Having played an integral role in French politics, commerce, and tourism for centuries, Paris is one of the most important capital cities in European – and international – history. This is a city that is timeless in its culture, beauty, and refinement, and the legacy of the past shines through in a number of magnificent monuments. While it may be easy to assume that the grandeur of Paris has always been, the city has experienced its share of turmoil since the earliest civilisations made settlements here.
The region around Paris was founded by an ancient Celtic tribe known as the Parisii, whose settlement in the region would lead to continued dispute with the invading Romans lead by Julius Caesar in 52BC. The might of the Empire saw the demise of the Parisii and the establishment on the banks of the Seine of the town of Lutetia – Latin for ‘midwater dwelling’.
The subsequent growth of the Lutetia, followed by the crumbling of Roman power across Europe during the fifth century, meant that interest in the region was heightened among the Franks and other German invaders. Under the stewardship of Clovis I, Paris converted to Christianity, and the seat of control was set in the city, with grand cathedrals and abbeys soon appearing as a symbol of the region’s significance.
Counts of Paris
In the wake of Clovis’ rule, however, the Carolingian dynasty was to neglect the importance of Paris and, when Charlemagne moved the capital to Aix-la-Chapelle, the city suffered a number of sackings from Viking invaders. It would fall on the counts of Paris to help restore the glory to the city, with the eventual crowning of Hugh Capet as king in 987 returning administrative and monarchical power to the region.
Though the Capetian dynasty would go on to maintain control of France for the next 800 years, the Middle Ages was a period that blighted Paris and decimated the population. From the Hundred Years’ War to the Black Death, political uprisings to feudal disputes, by the end of the 15th century the capital was a shadow of what it once was, and but a pale imitation of what it would go on to be.
Renaissance, Reform and Revolution
In the centuries that followed, the changing face of Paris took influence from some of recent history’s most significant events. The artistic splendour of the Renaissance found its way to the French capital, influencing both the architecture and the artists of the city, while the Protestant Reformation acted as a catalyst for the War of Religions, triggering a change of leadership and the eventual ascension to the throne of Louis XIII and the dawn of Bourbon rule.
Few events would invoke such significant change as the French Revolution, and so it was that on July 14, 1789, the storming of the Bastille set in motion acts that abolished the monarchy and established France as a Republic, ushering in an era under the control of Napoleon Bonaparte.

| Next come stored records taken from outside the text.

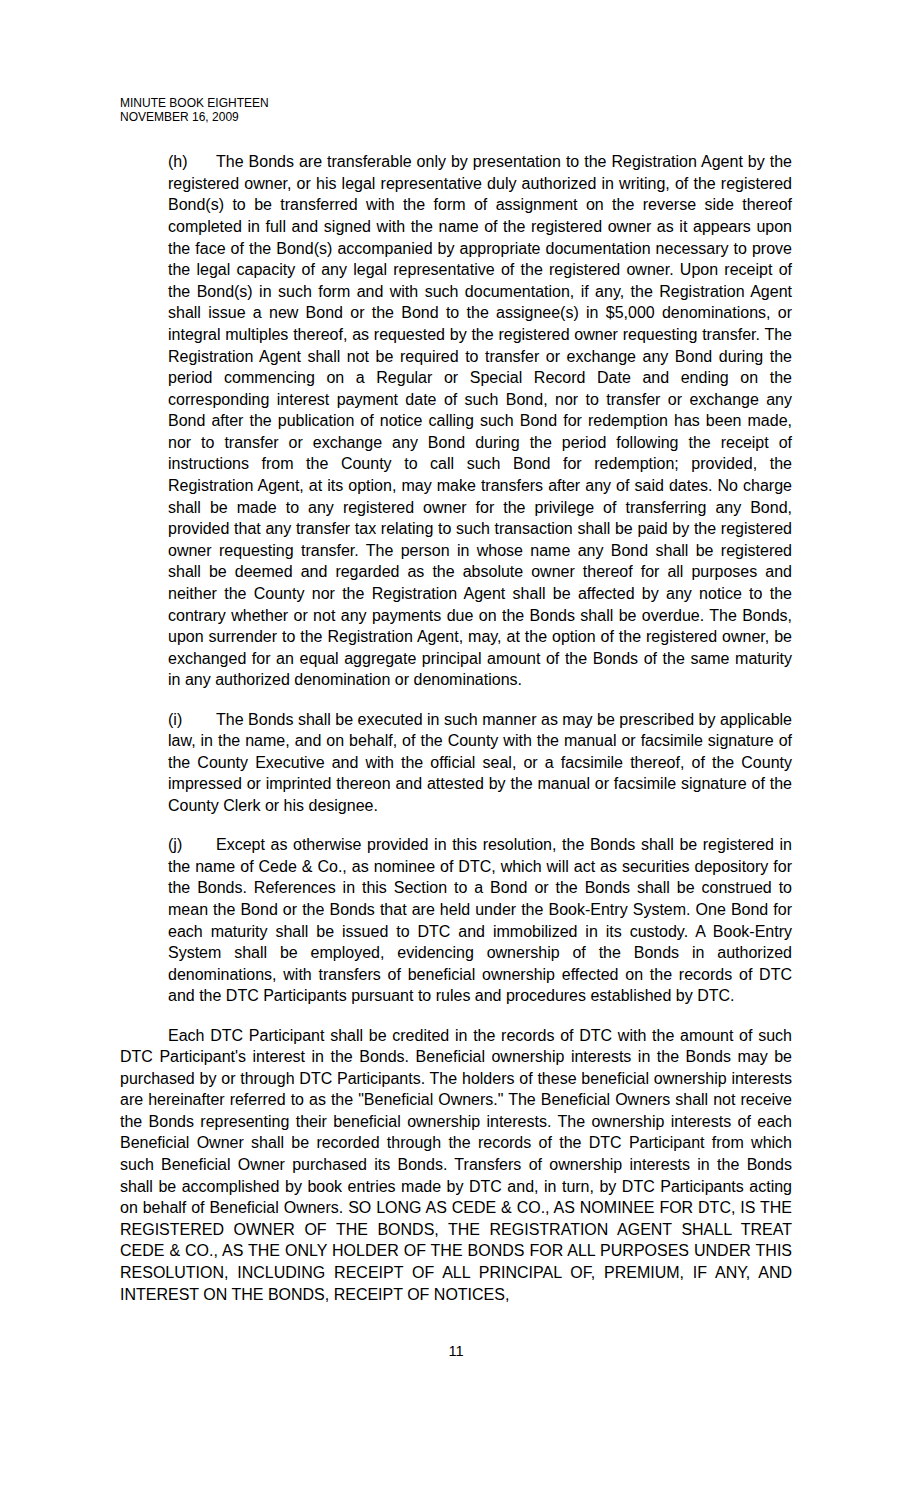MINUTE BOOK EIGHTEEN
NOVEMBER 16, 2009
(h) The Bonds are transferable only by presentation to the Registration Agent by the registered owner, or his legal representative duly authorized in writing, of the registered Bond(s) to be transferred with the form of assignment on the reverse side thereof completed in full and signed with the name of the registered owner as it appears upon the face of the Bond(s) accompanied by appropriate documentation necessary to prove the legal capacity of any legal representative of the registered owner. Upon receipt of the Bond(s) in such form and with such documentation, if any, the Registration Agent shall issue a new Bond or the Bond to the assignee(s) in $5,000 denominations, or integral multiples thereof, as requested by the registered owner requesting transfer. The Registration Agent shall not be required to transfer or exchange any Bond during the period commencing on a Regular or Special Record Date and ending on the corresponding interest payment date of such Bond, nor to transfer or exchange any Bond after the publication of notice calling such Bond for redemption has been made, nor to transfer or exchange any Bond during the period following the receipt of instructions from the County to call such Bond for redemption; provided, the Registration Agent, at its option, may make transfers after any of said dates. No charge shall be made to any registered owner for the privilege of transferring any Bond, provided that any transfer tax relating to such transaction shall be paid by the registered owner requesting transfer. The person in whose name any Bond shall be registered shall be deemed and regarded as the absolute owner thereof for all purposes and neither the County nor the Registration Agent shall be affected by any notice to the contrary whether or not any payments due on the Bonds shall be overdue. The Bonds, upon surrender to the Registration Agent, may, at the option of the registered owner, be exchanged for an equal aggregate principal amount of the Bonds of the same maturity in any authorized denomination or denominations.
(i) The Bonds shall be executed in such manner as may be prescribed by applicable law, in the name, and on behalf, of the County with the manual or facsimile signature of the County Executive and with the official seal, or a facsimile thereof, of the County impressed or imprinted thereon and attested by the manual or facsimile signature of the County Clerk or his designee.
(j) Except as otherwise provided in this resolution, the Bonds shall be registered in the name of Cede & Co., as nominee of DTC, which will act as securities depository for the Bonds. References in this Section to a Bond or the Bonds shall be construed to mean the Bond or the Bonds that are held under the Book-Entry System. One Bond for each maturity shall be issued to DTC and immobilized in its custody. A Book-Entry System shall be employed, evidencing ownership of the Bonds in authorized denominations, with transfers of beneficial ownership effected on the records of DTC and the DTC Participants pursuant to rules and procedures established by DTC.
Each DTC Participant shall be credited in the records of DTC with the amount of such DTC Participant's interest in the Bonds. Beneficial ownership interests in the Bonds may be purchased by or through DTC Participants. The holders of these beneficial ownership interests are hereinafter referred to as the "Beneficial Owners." The Beneficial Owners shall not receive the Bonds representing their beneficial ownership interests. The ownership interests of each Beneficial Owner shall be recorded through the records of the DTC Participant from which such Beneficial Owner purchased its Bonds. Transfers of ownership interests in the Bonds shall be accomplished by book entries made by DTC and, in turn, by DTC Participants acting on behalf of Beneficial Owners. SO LONG AS CEDE & CO., AS NOMINEE FOR DTC, IS THE REGISTERED OWNER OF THE BONDS, THE REGISTRATION AGENT SHALL TREAT CEDE & CO., AS THE ONLY HOLDER OF THE BONDS FOR ALL PURPOSES UNDER THIS RESOLUTION, INCLUDING RECEIPT OF ALL PRINCIPAL OF, PREMIUM, IF ANY, AND INTEREST ON THE BONDS, RECEIPT OF NOTICES,
11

The last two centuries have continued to see Paris evolve and adapt according to circumstance. The advent of the city as a hub of cultural activity has been quick and enduring, with artists from around the globe flocking to the region to make their mark. Even the horrors of two World Wars could not destroy the splendour of the city and, as the capital has moved towards the modern era, its cosmopolitan feel, rich heritage, and compelling landmarks ensure there is no city quite like Paris anywhere in the world.